Extracted page text data:
+ + +

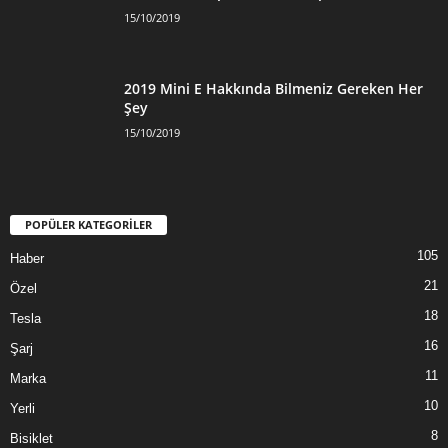
15/10/2019
2019 Mini E Hakkında Bilmeniz Gereken Her
Şey
15/10/2019
POPÜLER KATEGORİLER
105
Haber
21
Özel
18
Tesla
16
Şarj
11
Marka
10
Yerli
8
Bisiklet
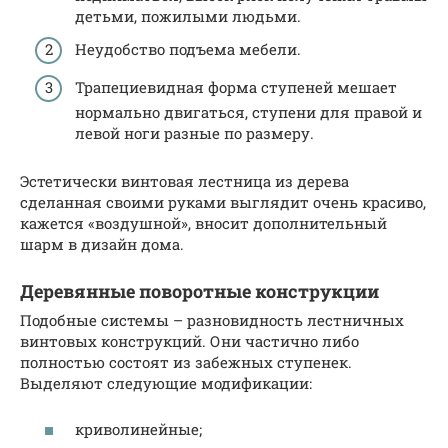
детьми, пожилыми людьми.
Неудобство подъема мебели.
Трапециевидная форма ступеней мешает
нормально двигаться, ступени для правой и
левой ноги разные по размеру.
Эстетически винтовая лестница из дерева
сделанная своими руками выглядит очень красиво,
кажется «воздушной», вносит дополнительный
шарм в дизайн дома.
Деревянные поворотные конструкции
Подобные системы – разновидность лестничных
винтовых конструкций. Они частично либо
полностью состоят из забежных ступенек.
Выделяют следующие модификации:
криволинейные;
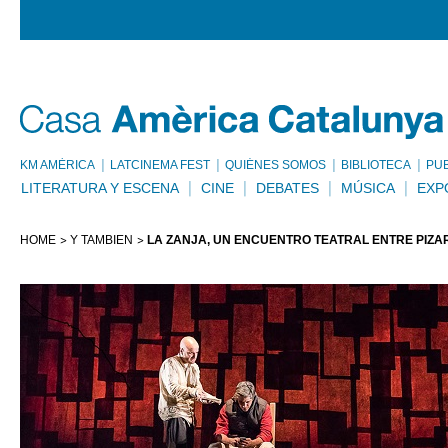
KM AMÈRICA
LATCINEMA FEST
QUIÉNES SOMOS
BIBLIOTECA
PU
LITERATURA Y ESCENA
CINE
DEBATES
MÚSICA
EXP
HOME
Y TAMBIÉN
LA ZANJA, UN ENCUENTRO TEATRAL ENTRE PIZA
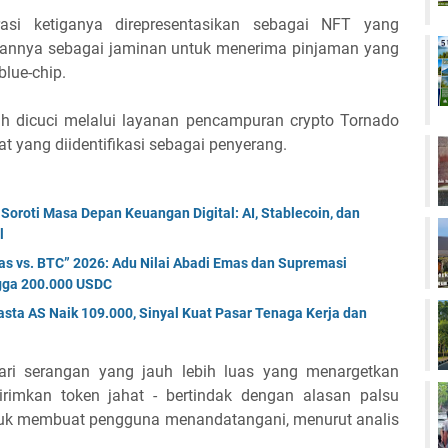
erasi ketiganya direpresentasikan sebagai NFT yang
nya sebagai jaminan untuk menerima pinjaman yang
blue-chip.
lah dicuci melalui layanan pencampuran crypto Tornado
t yang diidentifikasi sebagai penyerang.
oroti Masa Depan Keuangan Digital: AI, Stablecoin, dan
l
s vs. BTC” 2026: Adu Nilai Abadi Emas dan Supremasi
ngga 200.000 USDC
sta AS Naik 109.000, Sinyal Kuat Pasar Tenaga Kerja dan
ri serangan yang jauh lebih luas yang menargetkan
rimkan token jahat - bertindak dengan alasan palsu
ntuk membuat pengguna menandatangani, menurut analis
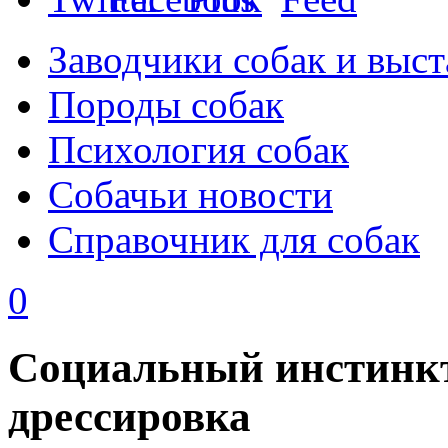
Заводчики собак и выст
Породы собак
Психология собак
Собачьи новости
Справочник для собак
0
Социальный инстинкт 
дрессировка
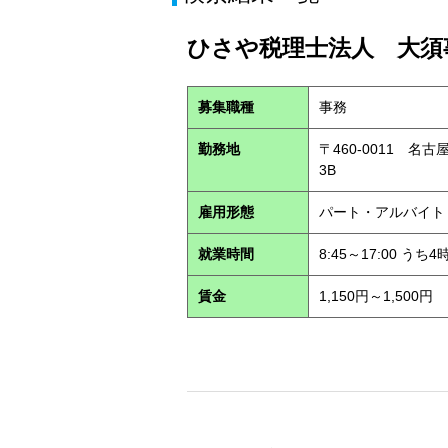
ひさや税理士法人 大須事
募集職種
事務
勤務地
〒460-0011 名
3B
雇用形態
パート・アルバイ
就業時間
8:45～17:00 う
賃金
1,150円～1,500円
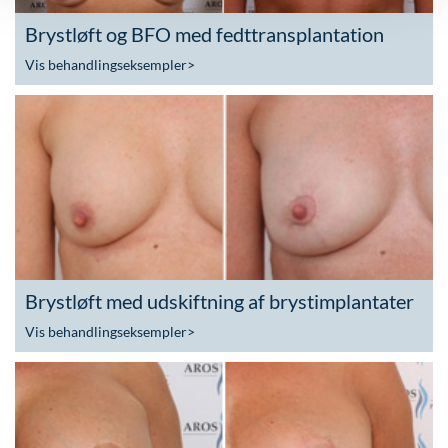
Brystløft og BFO med fedttransplantation
Vis behandlingseksempler
>
Brystløft med udskiftning af brystimplantater
Vis behandlingseksempler
>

+ + +

REQUEST: Please set down each line of the data above exactly as written, without the pictures.

YOUR SOLUTION:
15/10/2019
2019 Mini E Hakkında Bilmeniz Gereken Her
Şey
15/10/2019
POPÜLER KATEGORİLER
105
Haber
21
Özel
18
Tesla
16
Şarj
11
Marka
10
Yerli
8
Bisiklet
детьми, пожилыми людьми.
Неудобство подъема мебели.
Трапециевидная форма ступеней мешает
нормально двигаться, ступени для правой и
левой ноги разные по размеру.
Эстетически винтовая лестница из дерева
сделанная своими руками выглядит очень красиво,
кажется «воздушной», вносит дополнительный
шарм в дизайн дома.
Деревянные поворотные конструкции
Подобные системы – разновидность лестничных
винтовых конструкций. Они частично либо
полностью состоят из забежных ступенек.
Выделяют следующие модификации:
криволинейные;
KM AMÈRICA
LATCINEMA FEST
QUIÉNES SOMOS
BIBLIOTECA
PU
LITERATURA Y ESCENA
CINE
DEBATES
MÚSICA
EXP
HOME
Y TAMBIÉN
LA ZANJA, UN ENCUENTRO TEATRAL ENTRE PIZA
erasi ketiganya direpresentasikan sebagai NFT yang
nya sebagai jaminan untuk menerima pinjaman yang
blue-chip.
lah dicuci melalui layanan pencampuran crypto Tornado
t yang diidentifikasi sebagai penyerang.
oroti Masa Depan Keuangan Digital: AI, Stablecoin, dan
l
s vs. BTC” 2026: Adu Nilai Abadi Emas dan Supremasi
ngga 200.000 USDC
sta AS Naik 109.000, Sinyal Kuat Pasar Tenaga Kerja dan
ri serangan yang jauh lebih luas yang menargetkan
rimkan token jahat - bertindak dengan alasan palsu
ntuk membuat pengguna menandatangani, menurut analis
Заводчики собак и выст
Породы собак
Психология собак
Собачьи новости
Справочник для собак
0
Социальный инстинкт 
дрессировка
ひさや税理士法人 大須事
募集職種
事務
勤務地
〒460-0011 名
3B
雇用形態
パート・アルバイ
就業時間
8:45～17:00 う
賃金
1,150円～1,500円
Brystløft og BFO med fedttransplantation
Vis behandlingseksempler
>
Brystløft med udskiftning af brystimplantater
Vis behandlingseksempler
>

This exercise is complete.